◆ **PROVIDED DATA**:

********

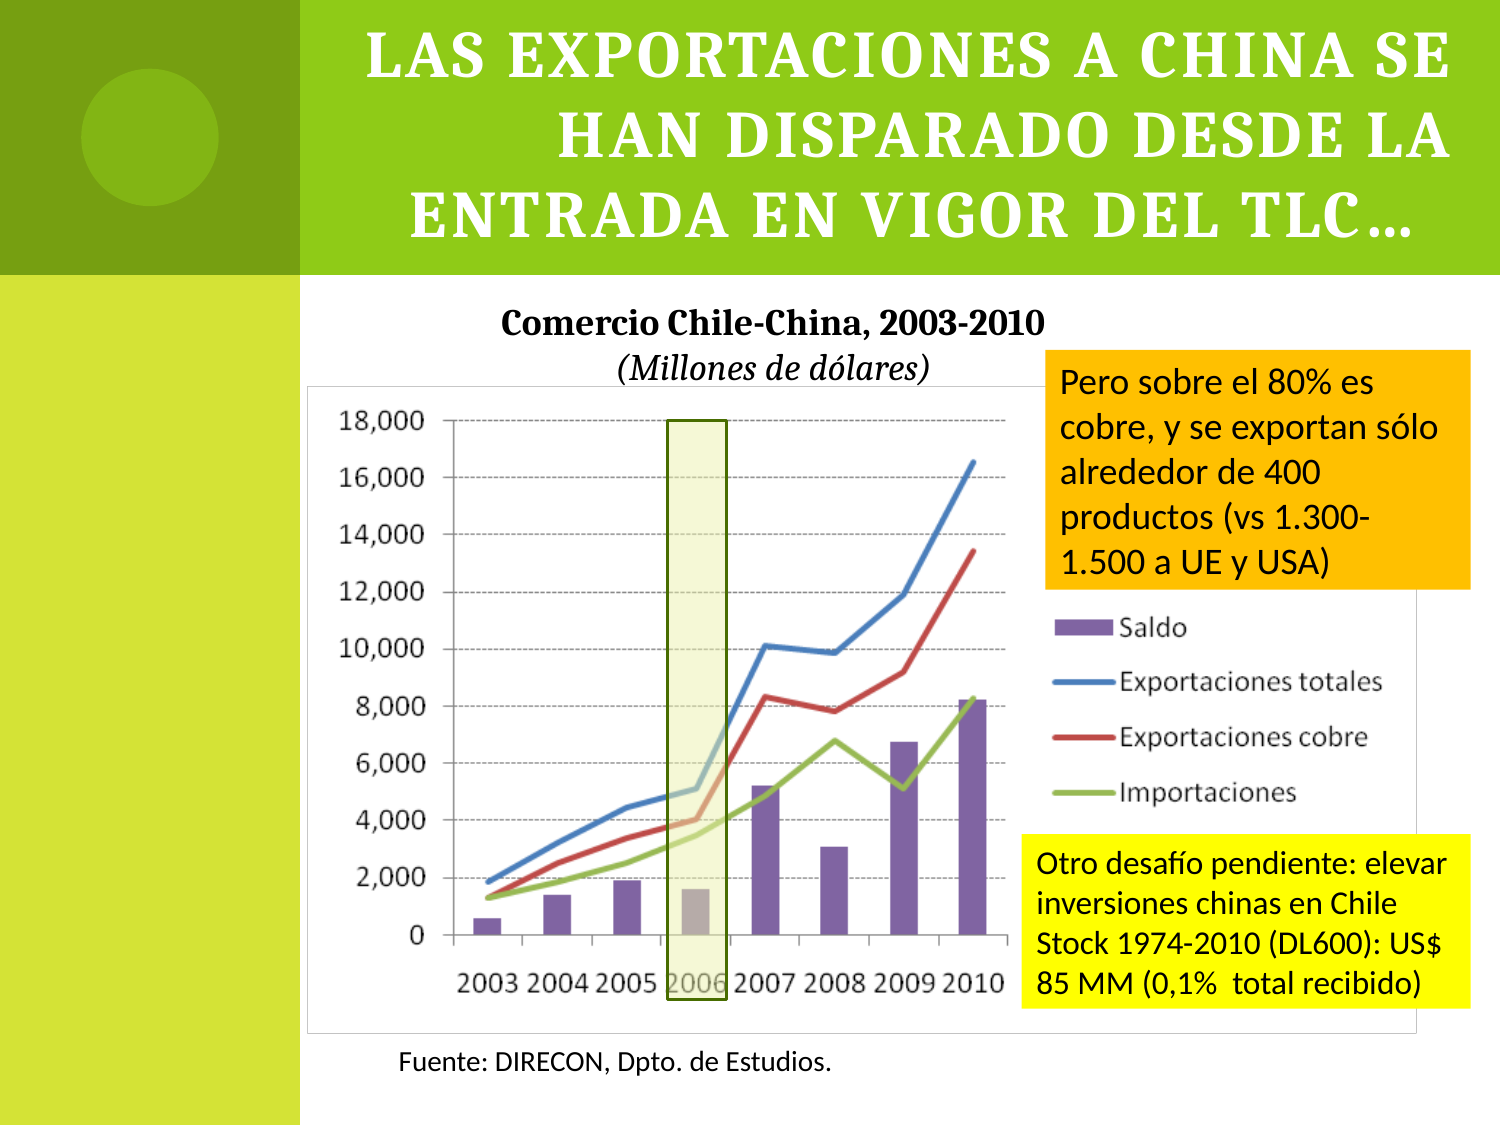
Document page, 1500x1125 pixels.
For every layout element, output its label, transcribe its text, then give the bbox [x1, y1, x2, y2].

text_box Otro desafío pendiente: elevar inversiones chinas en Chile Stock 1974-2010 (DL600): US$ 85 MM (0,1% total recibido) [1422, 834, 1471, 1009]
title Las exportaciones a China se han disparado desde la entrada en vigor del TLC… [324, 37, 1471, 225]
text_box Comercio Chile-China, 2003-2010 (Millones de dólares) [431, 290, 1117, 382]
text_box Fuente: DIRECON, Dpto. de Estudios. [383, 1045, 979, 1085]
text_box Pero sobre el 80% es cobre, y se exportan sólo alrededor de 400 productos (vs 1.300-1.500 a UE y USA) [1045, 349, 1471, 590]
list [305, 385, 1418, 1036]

********

◆ **EXERCISE**:
Once the pictures are removed, print all the remaining data exactly as it stands.

◆ **RESPONSE TO THE EXERCISE**:
Document page, 1500x1125 pixels.
For every layout element, output its label, transcribe its text, then give the bbox [x1, y1, x2, y2].

text_box Otro desafío pendiente: elevar inversiones chinas en Chile Stock 1974-2010 (DL600): US$ 85 MM (0,1% total recibido) [1422, 834, 1471, 1009]
title Las exportaciones a China se han disparado desde la entrada en vigor del TLC… [324, 37, 1471, 225]
text_box Comercio Chile-China, 2003-2010 (Millones de dólares) [431, 290, 1117, 382]
text_box Fuente: DIRECON, Dpto. de Estudios. [383, 1045, 979, 1085]
text_box Pero sobre el 80% es cobre, y se exportan sólo alrededor de 400 productos (vs 1.300-1.500 a UE y USA) [1045, 349, 1471, 590]
list [305, 385, 1418, 1036]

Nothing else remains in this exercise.